If your panels are 24 volt and your controller and batteries are 24 volt, then you would need to wire your panels in parallel- you would be connection all the positive connections together and separately connect all the negatives together.
You can connect pairs of panels in series (sometimes referred to as a string), connecting the positive terminal of one panel to the negative of the next, to increase the voltage. The effects of Partial Shading on overall efficiency should be taken into account when considering series wiring.

Panels in Parallel

Panels in Series
As you don't know how your system may develop in the future, it would be a good idea to buy your panels in even numbers, making it convenient to wire pairs in series if you want to change, say, from a 24 volt to a 48 volt system.

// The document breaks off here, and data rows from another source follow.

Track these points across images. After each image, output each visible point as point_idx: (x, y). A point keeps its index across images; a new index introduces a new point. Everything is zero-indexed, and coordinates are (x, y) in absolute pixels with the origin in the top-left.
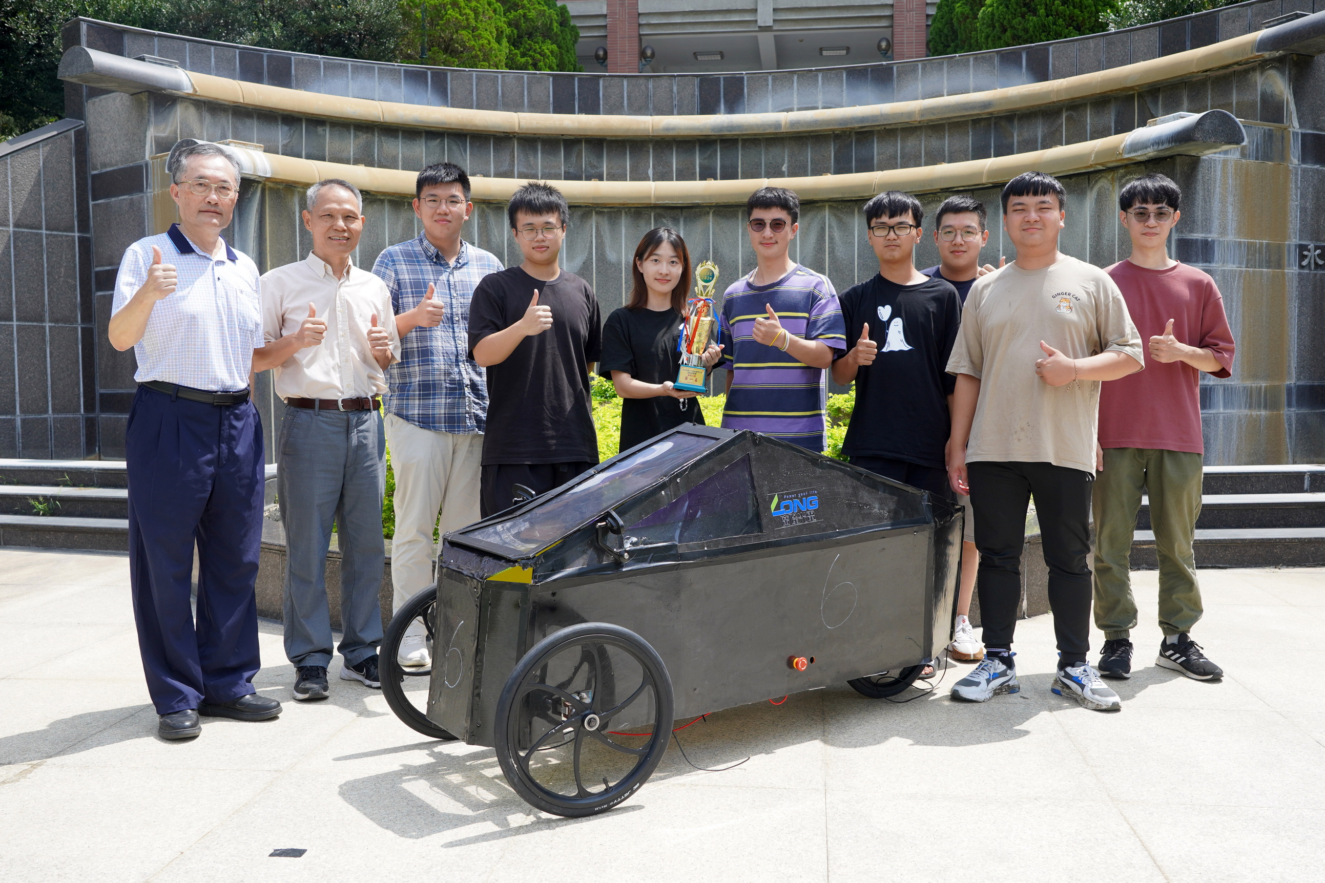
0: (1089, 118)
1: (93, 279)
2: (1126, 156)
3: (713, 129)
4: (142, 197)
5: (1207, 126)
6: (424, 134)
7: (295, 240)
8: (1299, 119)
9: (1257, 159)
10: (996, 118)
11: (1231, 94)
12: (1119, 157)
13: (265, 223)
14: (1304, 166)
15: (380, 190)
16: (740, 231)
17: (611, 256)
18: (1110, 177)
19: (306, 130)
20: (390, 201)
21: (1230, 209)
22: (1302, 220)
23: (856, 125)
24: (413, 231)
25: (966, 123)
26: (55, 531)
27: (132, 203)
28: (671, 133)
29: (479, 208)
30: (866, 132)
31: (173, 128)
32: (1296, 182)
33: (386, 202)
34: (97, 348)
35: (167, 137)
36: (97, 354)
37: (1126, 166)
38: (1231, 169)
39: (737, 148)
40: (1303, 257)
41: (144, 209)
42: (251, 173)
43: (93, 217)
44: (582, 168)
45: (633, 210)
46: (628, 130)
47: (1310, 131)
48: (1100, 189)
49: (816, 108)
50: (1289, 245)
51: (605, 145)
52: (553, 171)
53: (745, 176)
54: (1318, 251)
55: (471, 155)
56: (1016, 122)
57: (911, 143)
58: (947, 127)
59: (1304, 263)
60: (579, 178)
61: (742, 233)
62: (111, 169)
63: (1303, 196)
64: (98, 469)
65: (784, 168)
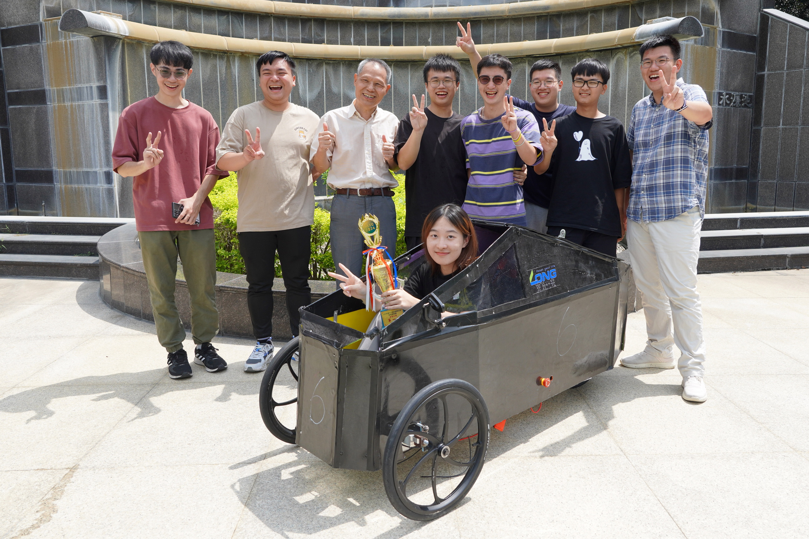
0: (603, 18)
1: (6, 97)
2: (637, 40)
3: (389, 16)
4: (39, 46)
5: (685, 25)
6: (216, 12)
7: (145, 76)
8: (722, 23)
9: (702, 45)
10: (550, 15)
11: (685, 7)
12: (633, 41)
13: (125, 65)
14: (723, 49)
15: (197, 46)
16: (409, 76)
17: (335, 89)
18: (624, 52)
19: (143, 6)
20: (202, 53)
21: (688, 72)
22: (721, 79)
23: (472, 17)
24: (217, 72)
25: (533, 17)
26: (6, 265)
27: (31, 49)
28: (364, 17)
29: (256, 59)
30: (477, 20)
31: (57, 2)
32: (719, 58)
33: (200, 54)
34: (12, 141)
35: (54, 7)
36: (12, 146)
37: (634, 46)
38: (689, 49)
39: (402, 27)
40: (720, 99)
41: (40, 53)
42: (116, 33)
43: (4, 58)
44: (312, 36)
45: (347, 62)
46: (339, 15)
47: (727, 30)
48: (618, 58)
49: (445, 6)
50: (714, 92)
51: (325, 23)
52: (295, 38)
53: (408, 44)
54: (727, 96)
55: (245, 26)
56: (562, 18)
57: (502, 28)
58: (522, 20)
59: (721, 103)
60: (310, 42)
61: (411, 77)
62: (15, 26)
63: (722, 66)
64: (29, 222)
65: (430, 40)
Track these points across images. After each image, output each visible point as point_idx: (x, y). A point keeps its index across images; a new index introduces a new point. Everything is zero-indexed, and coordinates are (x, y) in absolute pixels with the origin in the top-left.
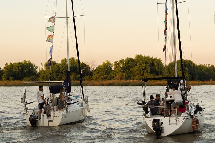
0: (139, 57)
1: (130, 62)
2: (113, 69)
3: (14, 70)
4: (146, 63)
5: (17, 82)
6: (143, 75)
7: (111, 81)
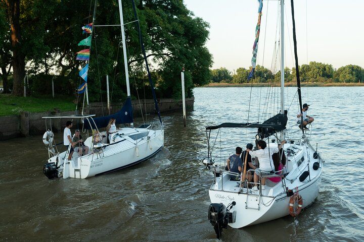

The next thing to consider is the type of wire to use. We generally think of electricity flowing freely through an electric cable, however cables will have a resistance that will tend to restrict that flow to a small but possibly significant degree. This resistance will be proportional to the length of the cable (the longer the cable the greater the resistance), and inversely proportional to the cross sectional area (a fatter cable has less resistance)
Below is a table showing approximate resistances per meter length for different sizes of copper wire. (Resistance is measured in ohms)
Cable Cross Sectional Area mm2 Approximate Equivalent American Gauge Approx. Resistance per M Length ohms
1.5 16 0.012
2.5 14 0.007
6 10 0.003
So, how do we use this information?
Let's suppose the cables we connect to our solar panels are going to have a 1.5mm2 cross sectional area and are going to be 20m in total length (10m each for positive and negative cables). The total resistance of our cable will be 20 x 0.012 = 0.24 ohms.
Let's suppose that our solar panels are going to be pushing out 20 amps of current, then we can use ohms law to calculate the "voltage drop" along these cables.

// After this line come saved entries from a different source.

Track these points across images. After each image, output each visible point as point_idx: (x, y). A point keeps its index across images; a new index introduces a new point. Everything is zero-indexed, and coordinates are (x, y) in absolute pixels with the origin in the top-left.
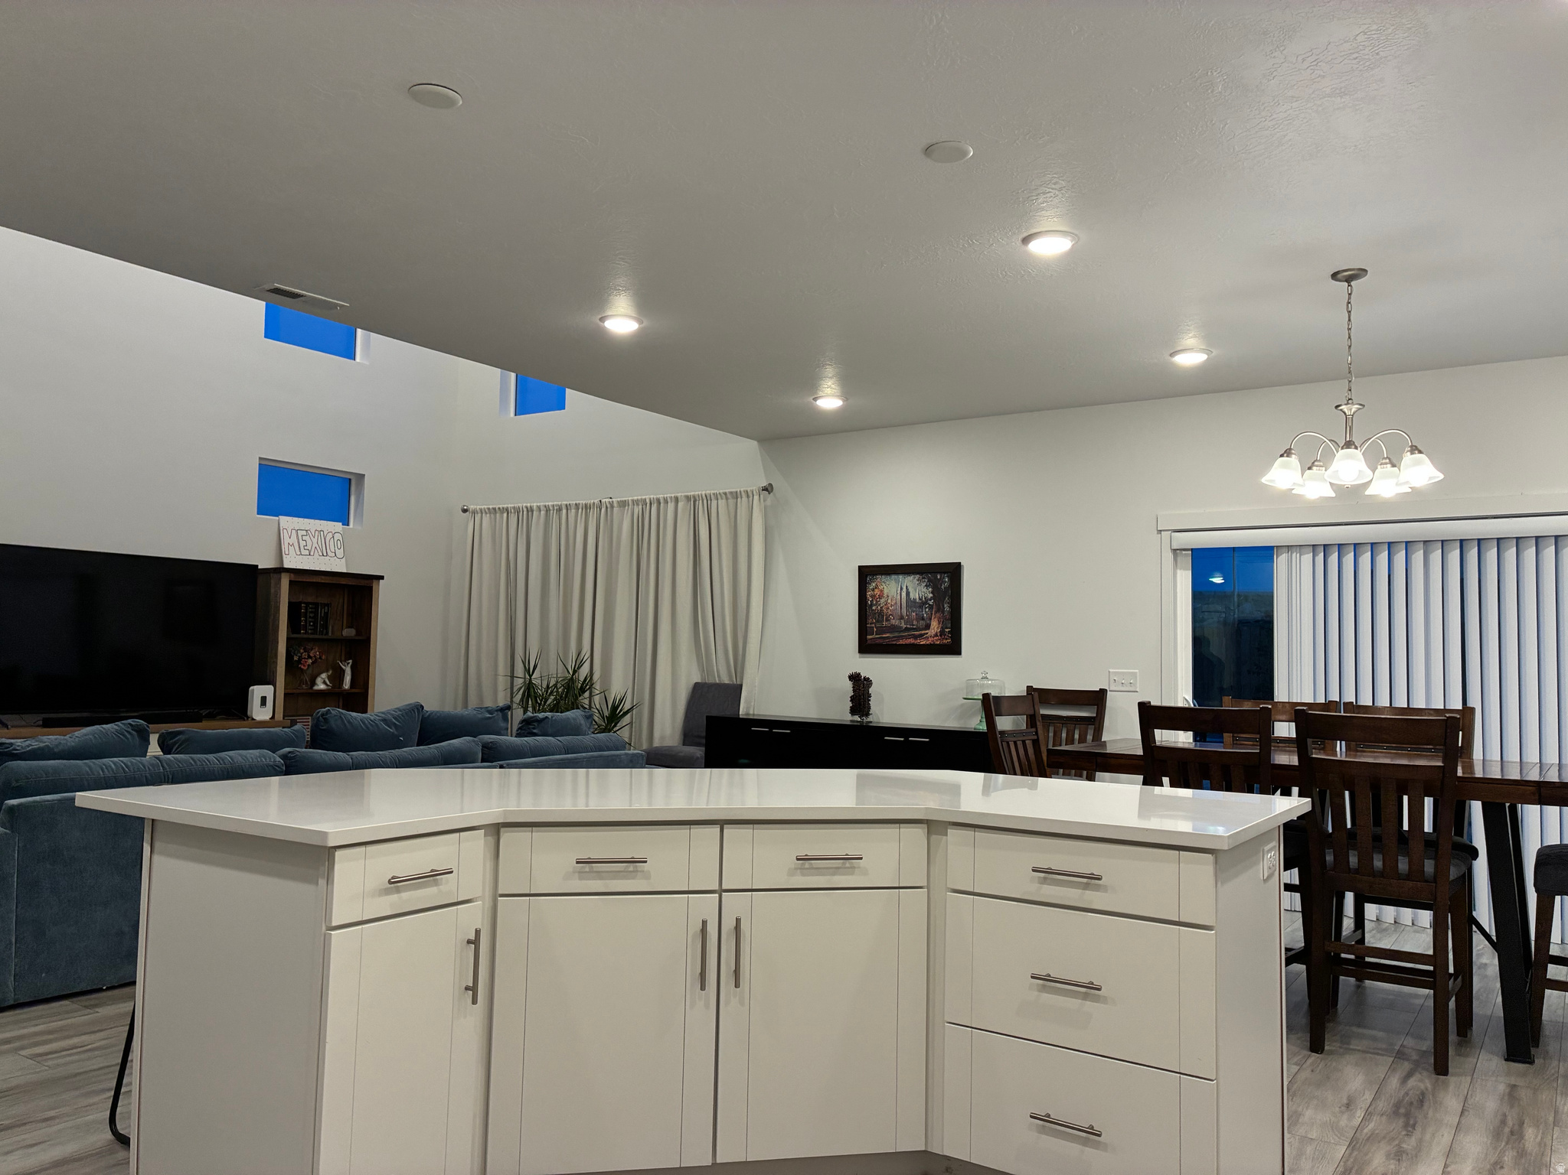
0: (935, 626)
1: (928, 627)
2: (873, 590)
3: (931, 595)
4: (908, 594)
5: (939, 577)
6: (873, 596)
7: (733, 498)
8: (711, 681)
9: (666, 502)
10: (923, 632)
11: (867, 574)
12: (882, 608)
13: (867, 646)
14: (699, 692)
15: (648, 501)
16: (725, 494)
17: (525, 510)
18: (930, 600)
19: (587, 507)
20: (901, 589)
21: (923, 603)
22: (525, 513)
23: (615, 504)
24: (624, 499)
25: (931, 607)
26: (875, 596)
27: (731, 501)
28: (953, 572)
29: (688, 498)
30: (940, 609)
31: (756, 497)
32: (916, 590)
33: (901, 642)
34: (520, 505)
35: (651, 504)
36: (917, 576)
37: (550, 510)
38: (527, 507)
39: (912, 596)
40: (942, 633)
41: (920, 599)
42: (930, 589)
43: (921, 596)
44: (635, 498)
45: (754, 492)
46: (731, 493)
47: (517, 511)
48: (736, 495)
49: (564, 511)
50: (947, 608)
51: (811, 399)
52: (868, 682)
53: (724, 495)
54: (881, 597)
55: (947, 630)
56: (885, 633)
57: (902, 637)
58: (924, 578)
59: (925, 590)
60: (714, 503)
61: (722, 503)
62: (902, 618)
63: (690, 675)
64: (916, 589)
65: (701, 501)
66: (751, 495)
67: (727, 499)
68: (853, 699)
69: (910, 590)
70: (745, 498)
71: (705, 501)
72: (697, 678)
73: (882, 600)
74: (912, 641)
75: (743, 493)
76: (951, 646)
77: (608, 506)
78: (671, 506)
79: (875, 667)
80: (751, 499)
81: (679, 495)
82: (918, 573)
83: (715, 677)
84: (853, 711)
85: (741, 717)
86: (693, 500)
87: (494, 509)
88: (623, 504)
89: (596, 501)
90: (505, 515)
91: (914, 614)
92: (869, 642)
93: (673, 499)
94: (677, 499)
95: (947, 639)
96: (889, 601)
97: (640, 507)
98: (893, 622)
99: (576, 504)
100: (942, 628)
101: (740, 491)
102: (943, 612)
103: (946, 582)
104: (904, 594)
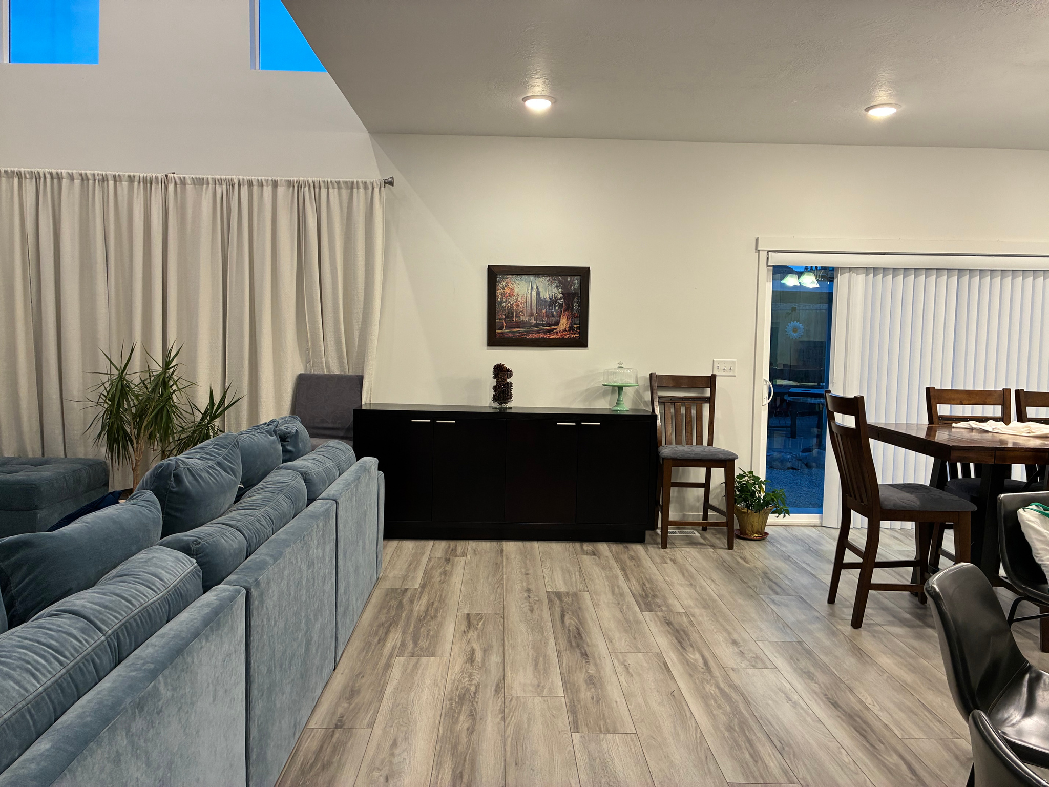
0: (564, 323)
1: (557, 323)
2: (503, 288)
3: (561, 295)
4: (538, 293)
5: (569, 279)
6: (503, 294)
7: (347, 188)
9: (261, 185)
10: (553, 327)
11: (494, 274)
12: (512, 305)
13: (495, 340)
14: (305, 384)
15: (236, 182)
16: (338, 183)
17: (48, 176)
18: (560, 300)
19: (148, 183)
20: (532, 289)
21: (553, 302)
22: (48, 180)
23: (189, 181)
24: (201, 176)
25: (561, 306)
26: (505, 294)
27: (345, 192)
28: (583, 274)
29: (290, 184)
30: (569, 308)
31: (377, 190)
32: (546, 292)
33: (531, 336)
35: (239, 185)
36: (548, 278)
37: (88, 179)
38: (51, 174)
39: (542, 295)
40: (571, 328)
41: (550, 298)
42: (560, 290)
43: (551, 295)
44: (218, 177)
45: (375, 184)
46: (346, 183)
47: (37, 177)
48: (351, 186)
49: (111, 183)
50: (576, 307)
51: (520, 99)
52: (508, 373)
53: (336, 185)
54: (511, 295)
55: (575, 326)
56: (514, 328)
57: (532, 332)
58: (555, 280)
59: (555, 290)
60: (324, 192)
61: (334, 192)
62: (532, 315)
64: (548, 289)
65: (307, 188)
67: (339, 188)
68: (495, 388)
69: (541, 290)
70: (362, 190)
71: (312, 188)
73: (512, 299)
74: (541, 335)
75: (361, 185)
76: (579, 339)
77: (178, 181)
78: (268, 190)
79: (509, 357)
80: (370, 190)
81: (279, 178)
82: (548, 275)
84: (495, 399)
85: (364, 408)
86: (297, 186)
87: (13, 172)
88: (199, 183)
89: (160, 176)
90: (16, 180)
91: (544, 311)
92: (498, 336)
93: (270, 182)
94: (275, 184)
95: (575, 334)
96: (519, 299)
97: (224, 187)
98: (523, 318)
99: (129, 176)
100: (571, 324)
102: (572, 310)
103: (575, 284)
104: (534, 293)
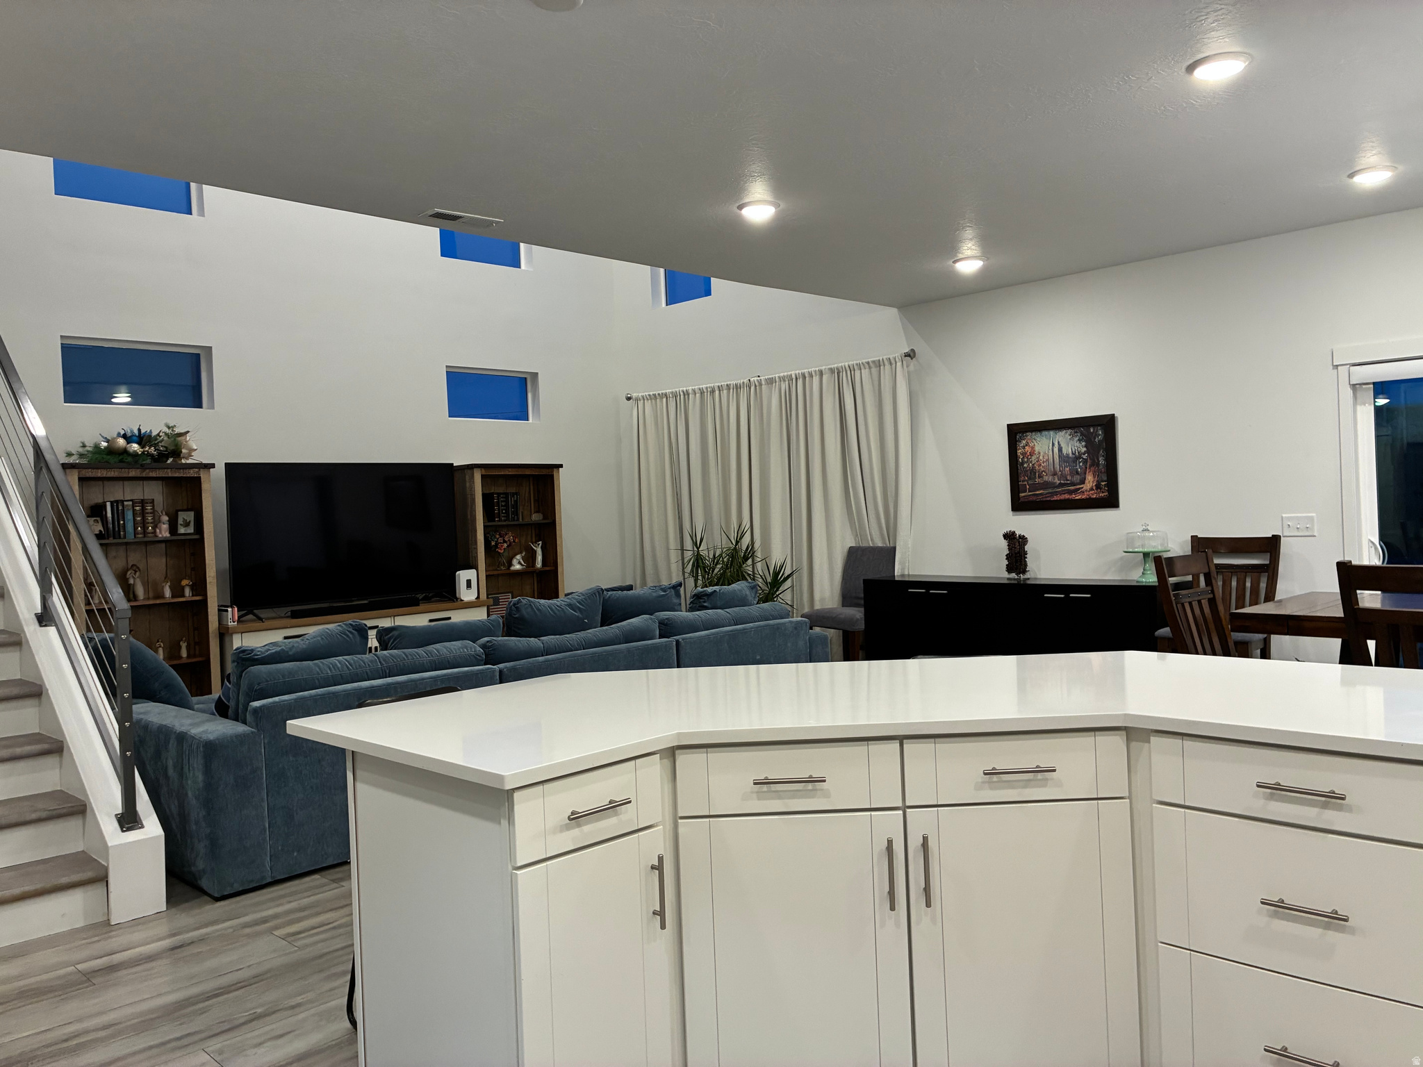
0: (1090, 481)
1: (1083, 482)
2: (1024, 447)
3: (1085, 449)
4: (1060, 449)
5: (1092, 430)
6: (1024, 454)
7: (876, 367)
8: (865, 544)
9: (811, 375)
10: (1078, 487)
11: (1016, 433)
12: (1034, 465)
13: (1019, 505)
14: (855, 556)
15: (794, 376)
16: (868, 363)
17: (682, 394)
18: (1084, 454)
19: (738, 387)
20: (1053, 445)
21: (1077, 457)
22: (682, 397)
23: (763, 383)
24: (771, 376)
25: (1085, 461)
26: (1026, 453)
27: (874, 370)
28: (1107, 424)
29: (832, 370)
30: (1095, 464)
31: (899, 364)
32: (1068, 446)
33: (1055, 498)
34: (677, 390)
35: (797, 379)
36: (1069, 431)
37: (704, 392)
38: (683, 391)
39: (1064, 451)
40: (1098, 487)
41: (1073, 454)
42: (1084, 443)
43: (1074, 450)
44: (782, 374)
45: (897, 359)
46: (874, 362)
47: (675, 395)
48: (878, 364)
49: (717, 392)
50: (1102, 461)
51: (951, 262)
52: (1023, 540)
53: (866, 365)
54: (1032, 454)
55: (1103, 483)
56: (1038, 490)
57: (1056, 493)
58: (1077, 432)
59: (1078, 444)
60: (857, 373)
61: (865, 372)
62: (1055, 474)
63: (845, 540)
64: (1069, 444)
65: (844, 373)
66: (893, 362)
67: (870, 368)
68: (1008, 557)
69: (1063, 445)
70: (888, 367)
71: (849, 372)
72: (851, 542)
73: (1033, 458)
74: (1067, 496)
75: (886, 362)
76: (1109, 500)
77: (757, 384)
78: (816, 380)
79: (1032, 525)
80: (894, 365)
81: (823, 368)
82: (1069, 428)
83: (868, 541)
84: (1010, 569)
85: (896, 579)
86: (837, 372)
87: (655, 395)
88: (771, 382)
89: (745, 381)
90: (665, 400)
91: (1068, 469)
92: (1022, 500)
93: (818, 373)
94: (821, 373)
95: (1103, 492)
96: (1041, 458)
97: (787, 382)
98: (1046, 478)
99: (727, 385)
100: (1097, 481)
101: (883, 359)
102: (1098, 465)
103: (1099, 435)
104: (1056, 450)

ohms law can be stated as: V=IxR
Or, Voltage Drop = Current in amps x resistance in ohms
Earthing PV Panels
Depending on your location, it may be required that your panel frames are earthed, and it is certainly advisable. Non earthed frames can acquire an induced electrical voltage (which may or may not be harmful) or could accidentally come into contact with a live conductor.
Making a good connection between a copper earthing wire and the aluminum frame of a pv panel is not straight forward due to natural oxidation of aluminum, and any manufacturer instructions should be followed. In some cases, the DC circuit should also be earthed, as should the AC circuit.